6位には、バブルネタでブレイクした【平野ノラ】。「バブル時代が懐かしく面白く、一番ネタとして見れる芸人」(兵庫/40代・女性)と、かつてバブル時代を謳歌した世代に刺さっただけでなく、「1度見て印象に残る。衣装やバブル時代を思わせるような髪型、化粧もインパクトがある」(福岡/10代・女性)など、バブルを知らない世代にも新鮮に受け入れられたようだ。7位の【おかずクラブ】は、「2人のバランスが、良く、色々な番組にコーナーを持っている」(福岡/50代・女性)など、『ヒルナンデス!』(日本テレビ系)レギュラー出演もあってか、主婦層からの支持が増加。他、Instagramのフォロワー数や海外ライブの成功など、芸人の枠を越えた活動に支持が集まった8位の【渡辺直美】。「すい星のごとく出てきた」(広島/40代・男性)と注目の【ゆりやんレトリィバァ】が10位にランクインした。

####

### 課題 1
引用文で10位に入った芸人は誰ですか。
### 課題 2
引用文のうち、「6位には、バブルネタでブレイ」という語句を含む箇所から書き始め、「レトリィバァ】が10位にランクインした。」という語句の後で終わる部分を、一字も変えずに書き写してください。

### データ内容
####

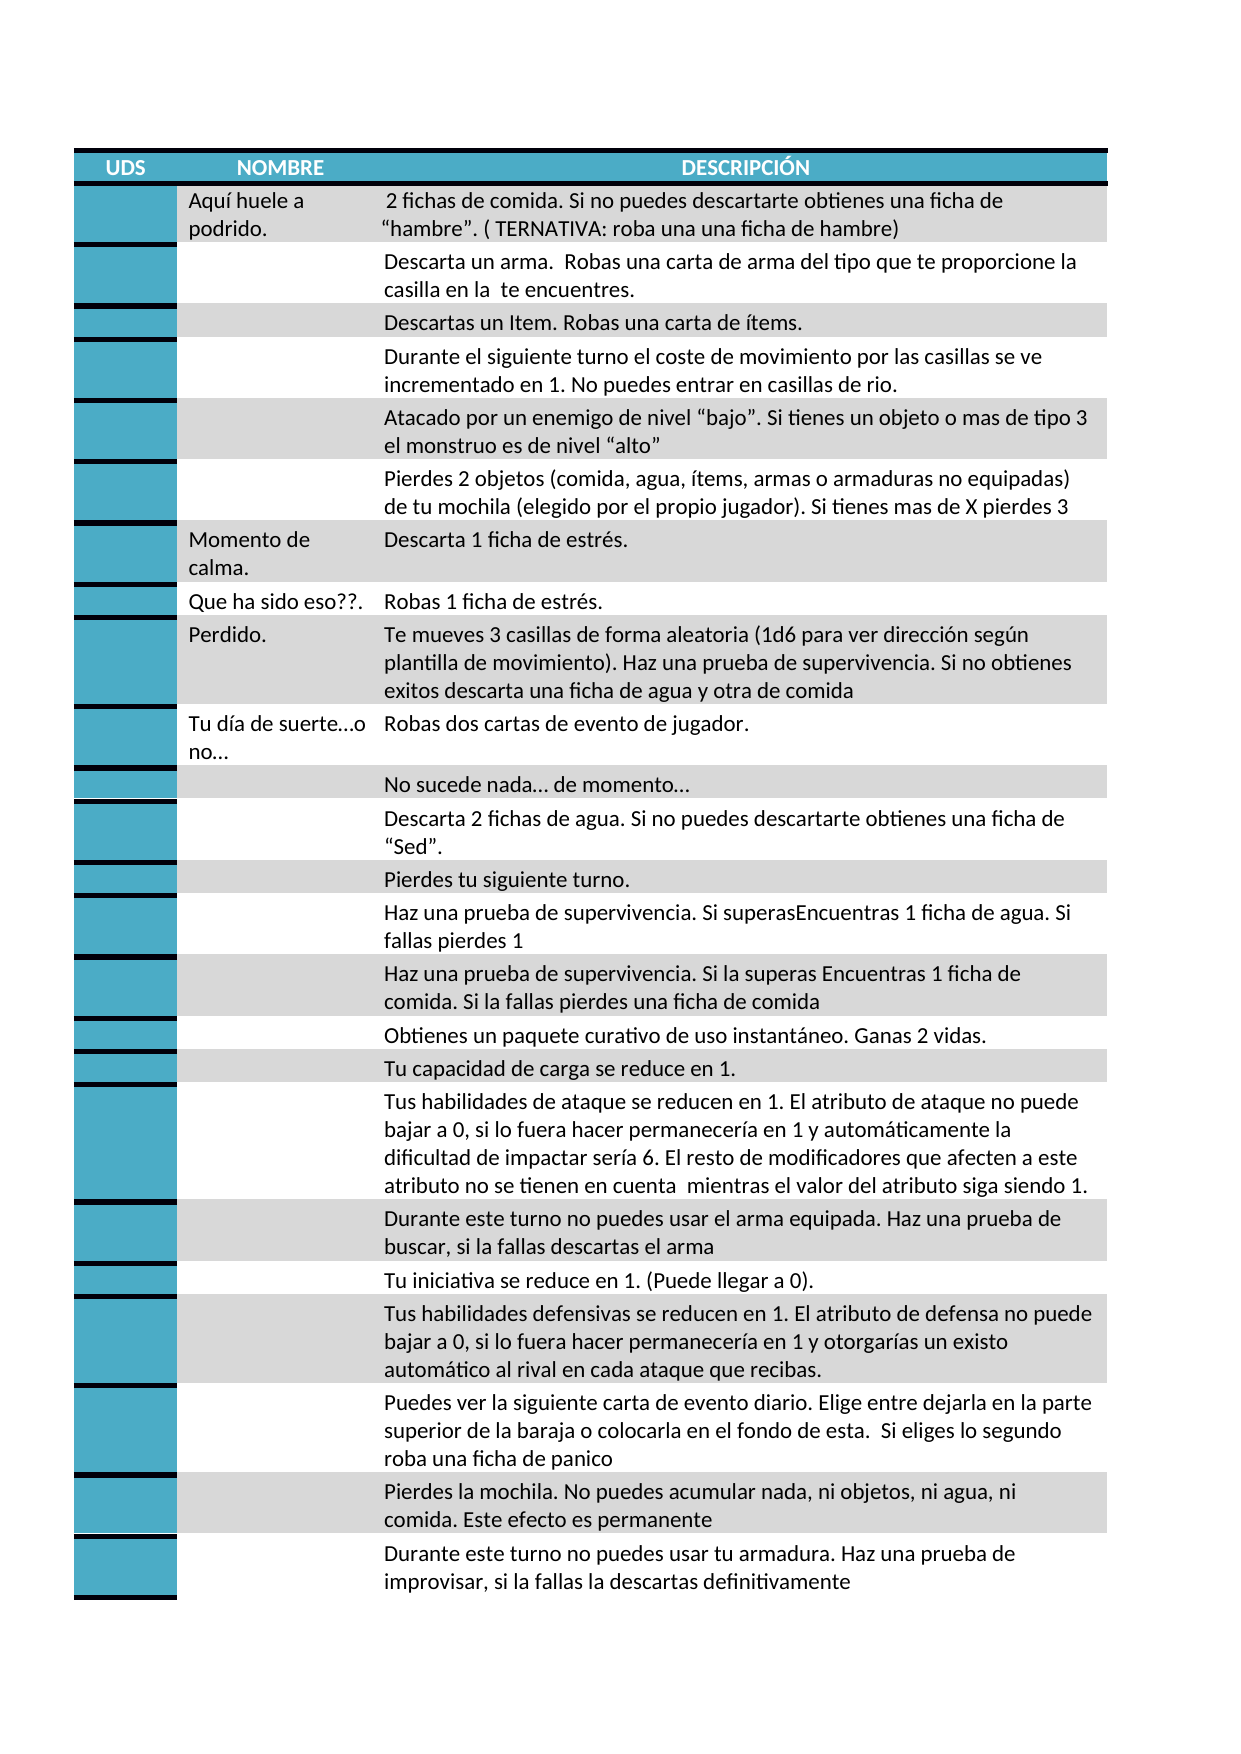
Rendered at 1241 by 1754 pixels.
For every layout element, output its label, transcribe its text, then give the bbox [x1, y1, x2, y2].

####

### 解答 1
ゆりやんレトリィバァ

### 解答 2
6位には、バブルネタでブレイクした【平野ノラ】。「バブル時代が懐かしく面白く、一番ネタとして見れる芸人」(兵庫/40代・女性)と、かつてバブル時代を謳歌した世代に刺さっただけでなく、「1度見て印象に残る。衣装やバブル時代を思わせるような髪型、化粧もインパクトがある」(福岡/10代・女性)など、バブルを知らない世代にも新鮮に受け入れられたようだ。7位の【おかずクラブ】は、「2人のバランスが、良く、色々な番組にコーナーを持っている」(福岡/50代・女性)など、『ヒルナンデス!』(日本テレビ系)レギュラー出演もあってか、主婦層からの支持が増加。他、Instagramのフォロワー数や海外ライブの成功など、芸人の枠を越えた活動に支持が集まった8位の【渡辺直美】。「すい星のごとく出てきた」(広島/40代・男性)と注目の【ゆりやんレトリィバァ】が10位にランクインした。